Electronic Journal of Differential Equations,
Vol. 2014 (2014), No. 03, pp. 1-10.
Title: Bifurcation from intervals for Sturm-Liouville problems and its applications
Authors: Guowei Dai (Northwest Normal Univ., Lanzhou, China)
Ruyun Ma (Northwest Normal Univ., Lanzhou, China)
Abstract:
We study the unilateral global bifurcation for the nonlinear
Sturm-Liouville problem
$$\displaylines{
-(pu')'+qu=\lambda au+af(x,u,u',\lambda)+g(x,u,u',\lambda)\quad x\in(0,1),\cr
b_0u(0)+c_0u'(0)=0,\quad b_1u(1)+c_1u'(1)=0,
}$$
where $a\in C([0, 1], [0,+\infty))$ and $a(x)\not\equiv 0$ on any subinterval
of $[0, 1]$, $f,g\in C([0,1]\times\mathbb{R}^3,\mathbb{R})$ and f is
not necessarily differentiable at the origin or infinity with respect to u.

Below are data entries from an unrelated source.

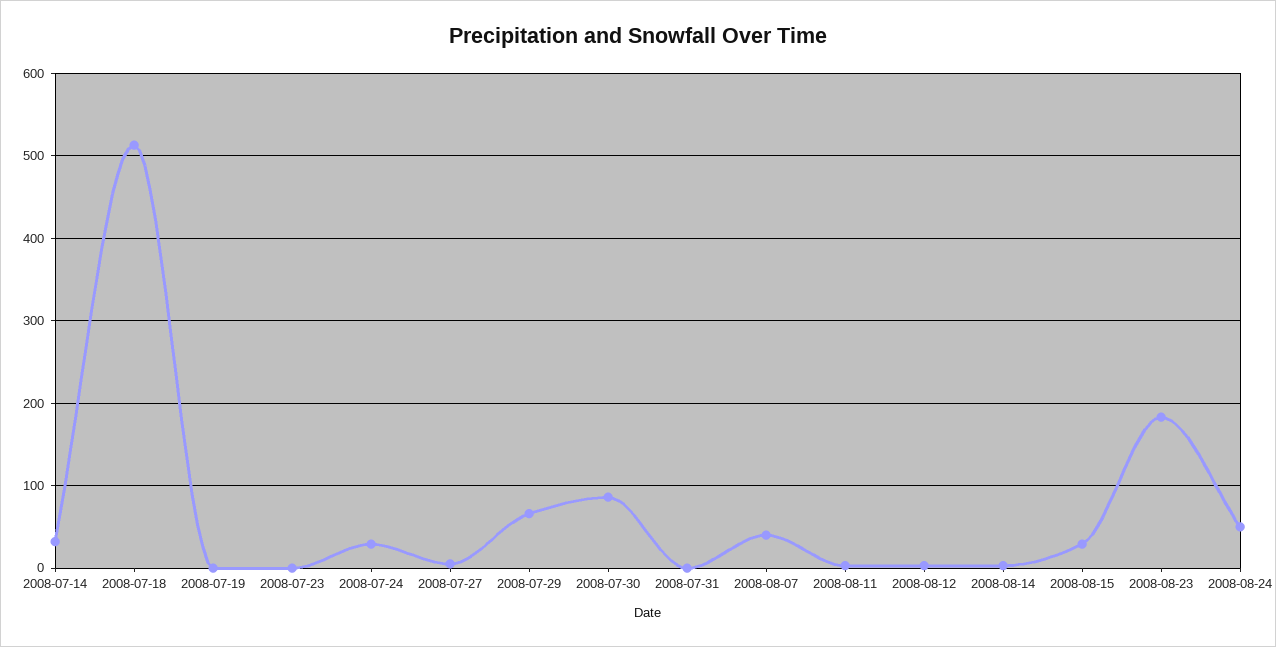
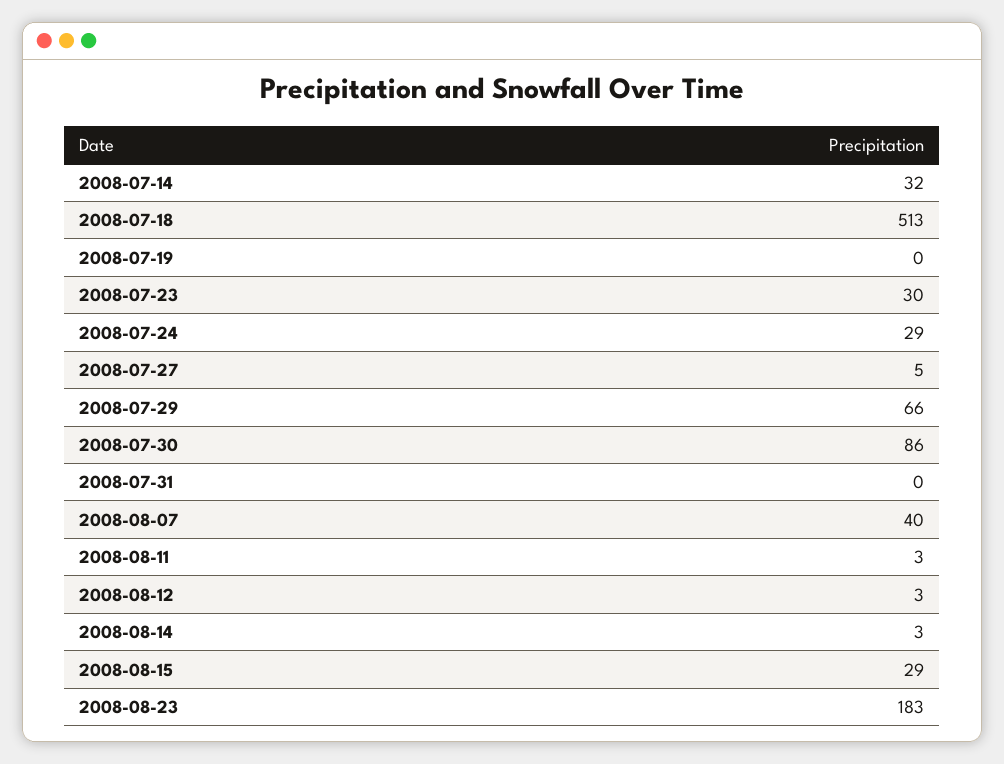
  {
    "2008-07-14": 32,
    "2008-07-18": 513,
    "2008-07-19": 0,
-   "2008-07-23": 0,
+   "2008-07-23": 30,
    "2008-07-24": 29,
    "2008-07-27": 5,
    "2008-07-29": 66,
    "2008-07-30": 86,
    "2008-07-31": 0,
    "2008-08-07": 40,
    "2008-08-11": 3,
    "2008-08-12": 3,
    "2008-08-14": 3,
    "2008-08-15": 29,
-   "2008-08-23": 183,
+   "2008-08-23": 183
-   "2008-08-24": 50
  }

Some applications are given to nonlinear second-order two-point boundary-value
problems. This article is a continuation of [8].
Submitted September 8, 2013. Published January 03, 2014.
Math Subject Classifications: 34B24, 34C10, 34C23.
Key Words: Global bifurcation; nodal solutions; eigenvalues.